Let X, Y And Z- random variables, according to observations over which we have established their average Mx, M y,mz and standard deviations S x, S y , S z .

Then one can find paired correlation coefficients Rxy, R xz , R yz according to the above formula. But this is clearly not enough - after all, at each of the three stages we simply forgot about the presence of a third random variable! Therefore, in cases of multiple correlation analysis, it is sometimes necessary to look for the so-called. private correlation coefficients - e.g. wobble score Z for communication between X And Y produced using the coefficient

Rxy.z = {2 - 13}

And, finally, we can pose the question - what is the relationship between this SV and the totality of the rest? The answer to such questions is given by the coefficients multiple correlations R x.yz , R y.zx , R z.xy , the formulas for calculating which are built according to the same principles - taking into account the connection of one of the quantities with all the others in the aggregate.

The complexity of the calculations of all the described indicators of correlations can be ignored special attention- programs for their calculation are quite simple and are available in ready-made form in many PPPs of modern computers.

It is enough to understand the main thing - if in the formal description of an element of a complex system, a set of such elements in the form of a subsystem or, finally, the system as a whole, we consider connections between its individual parts, then the degree of closeness of this connection in the form of the influence of one SW on another can and should be assessed at the level of correlation.
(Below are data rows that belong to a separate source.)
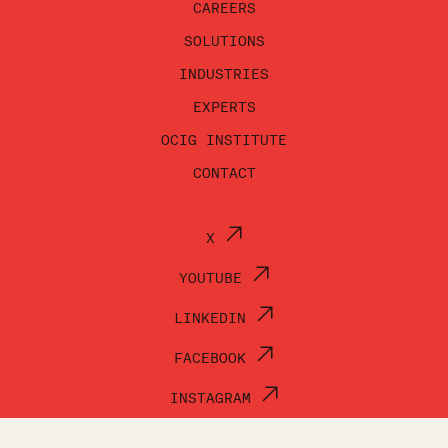
CAREERS
SOLUTIONS
INDUSTRIES
EXPERTS
OCIG INSTITUTE
CONTACT
X
YOUTUBE
LINKEDIN
FACEBOOK
INSTAGRAM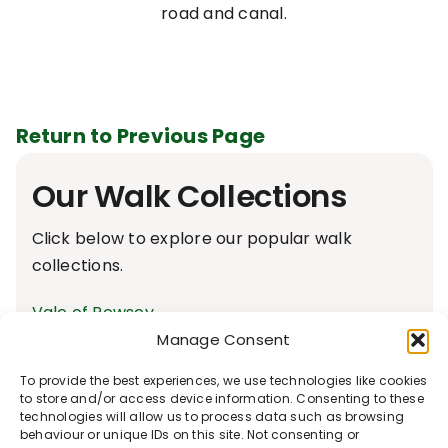
road and canal.
Return to Previous Page
Our Walk Collections
Click below to explore our popular walk
collections.
Vale of Pewsey
Accessible Walks
Manage Consent
Avon & Bourne Valley
To provide the best experiences, we use technologies like cookies
Bedwyn Footpaths
to store and/or access device information. Consenting to these
technologies will allow us to process data such as browsing
Walks From The Crown & Anchor, Ham
behaviour or unique IDs on this site. Not consenting or
Local Rail way Walks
In conclusion, we note one more thing - in all cases of system analysis at the correlation level, both random variables with a pair correlation or all with a multiple one are considered "equal" - i.e. we are talking about the mutual influence of SW on each other.

This is not always the case - very often the question of connections Y And X is placed in a different plane - one of the quantities is dependent (function) on the other (argument).